Reattribute - your OCD thoughts as being the result of faulty 'brain wiring'
Refocus - perform an 'adaptive' behaviour instead (Gardening, sewing, some activity which you enjoy, and most people find physical activity the most effective type)
Revalue - refuse to take the symptoms at face value - they are 'toxic waste from my brain'
I hope that this will be a useful way for me to combat my OCD problems, though I know it is far from easy to combat.

So let's say you are anxious and are compulsively thinking.  According to the four R's you are supposed to first, stop, acknowledge the thought and say to yourself that it's your OCD or in my case, anxiety acting up.  Then I'm supposed to acknowledge that it's a faulty brain.  Immediately after that I'm to cease what I'm currently doing and do something else for 5-15 minutes and then come back and recognize the situation for what it was.  I bring this up because this exercise is in essence what every single book I read says.  It's message is to stop what you are doing, accept it, recognize it, focus on something else and know this is a part of who you are and rather than run away from it, live WITH it.

So it seems like with all of this reading. with all of these tools at my disposal that I'd handle anxiety better right?  Sometimes, yes.  But often times, not even close!  That my friends, is my biggest issue.  That I actually know HOW to get out of my ruts and yet my mind doesn't allow me to do so.  Or at least that's what I believe to be the case.   That's like saying "I know 2+2=4 but there's a slight chance that it doesn't and I'm gonna live my entire life with the notion of that tiny percent that is holding out on 2+2 perhaps not equaling 4."  And all along I know how insane this is and yet I keep doing it.

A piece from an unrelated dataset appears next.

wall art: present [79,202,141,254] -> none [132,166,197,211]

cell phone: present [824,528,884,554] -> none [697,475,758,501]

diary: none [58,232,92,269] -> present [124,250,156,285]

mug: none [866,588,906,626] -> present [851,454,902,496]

This is why I call my anxiety an addiction, because it is.  I cannot run away from it and it always rears it's head.  I'm always somehow getting my "fix."    So how in the hell do we deal with this?  It's one of those "no excuses, get it done" type things.   You just HAVE to do these things.  You MUST acknowledge what is wrong.  You MUST face it.  You CANNOT run away.  You HAVE to refocus and do something else.  Otherwise what's your alternative?  Thinking more and more and more and more and more and more until you are completely exhausted and have nothing left but a limp body ready to pass out from overdrive.   And when you're ready to pass out?  You'll think and obsess even more.  Me?  I don't even eat and I can't get off the computer to save my life.  I read article after article in hopes of finding some kind of answer, something external that will fix it all.  It never works and it never will.  It's that acceptance and behavior modification that actually works.  

What's scary is that this just sucks.  I hate that I have to do this.  I hate that I have this "responsibility."  This "problem" to "manage."  But it's my reality.  It's my literal situation.  I live in the unreal world of projection thinking and my projections become so real that they're real to me even though they're not technically real.  Even as I write this I can see how insane it looks.  But I know there are more out there just like me.

So keep on people.  DO THE WORK.  Make the effort.  FORCE YOURSELF.  It's the only way.  Seriously it is the ONLY way.